[Sidenote: Vanishing Americanism]
New York is a city in America but is hardly an American city.
Nor is any other of our great cities, except perhaps Philadelphia.
Boston is an Irish city, Chicago is a German-Scandinavian-Polish
city, Saint Louis is a German city, and New York is a
Hebrew-German-Irish-Italian-Bohemian-Hungarian city--a cosmopolitan race
conglomeration. Eighteen languages are spoken in a single block. In
Public School No. 29 no less than twenty-six nationalities are
represented. This indicates the complicated problem.
[Sidenote: A Jewish City]
New York is the chief Jewish capital. Of the 760,000 Jews on Manhattan,
about 450,000 are Russian, and they overcrowd the East Side ghetto. In
that quarter the signs are in Hebrew, the streets are markets, the shops
are European, the men, women, and children speak in Yiddish, and all
faces bear the foreign and Hebrew mark plainly upon them.
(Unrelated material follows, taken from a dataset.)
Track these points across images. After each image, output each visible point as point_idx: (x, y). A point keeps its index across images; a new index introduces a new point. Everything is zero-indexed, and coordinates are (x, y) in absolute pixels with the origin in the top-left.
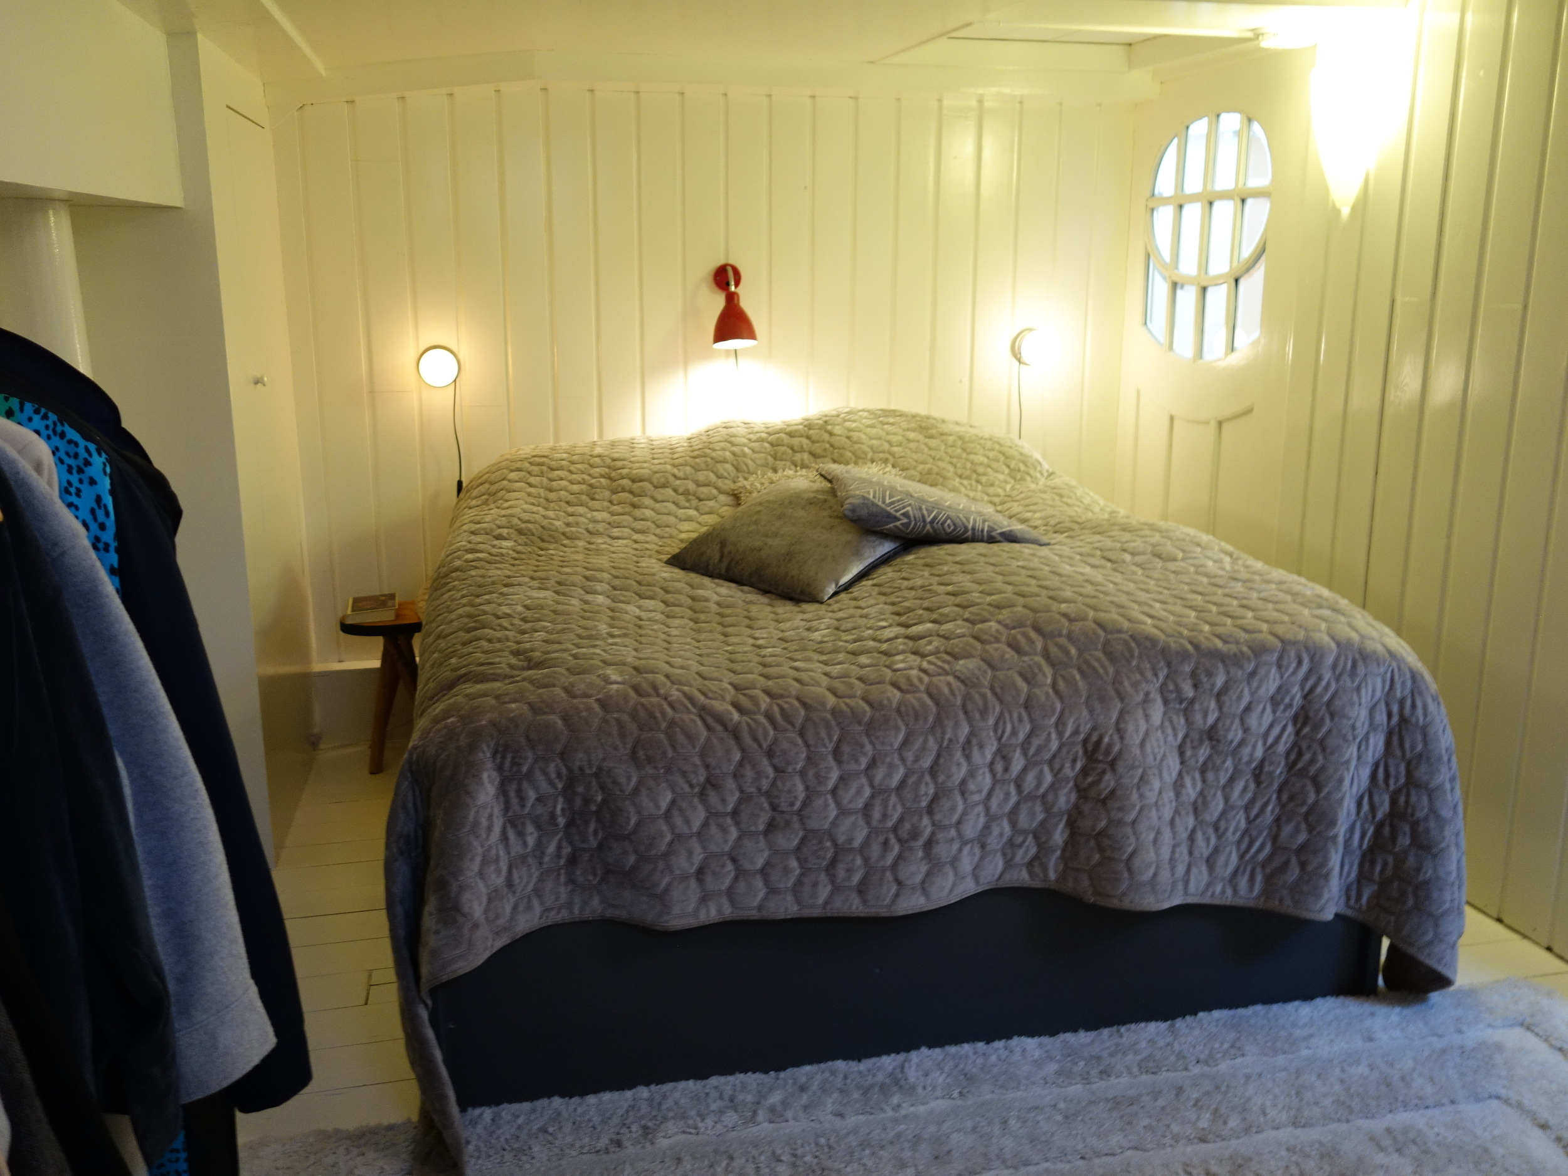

[Sidenote: An Italian City]
Go on a little further and you find that you are in Little Italy, quite
distinct from Jewry, but not less foreign. Here the names on the signs
are Italian, and the atmosphere is redolent with the fumes of Italy. The
hurdy-gurdy vies with the push-cart, the streets are full of children
and women, and you are as a stranger in a strange land.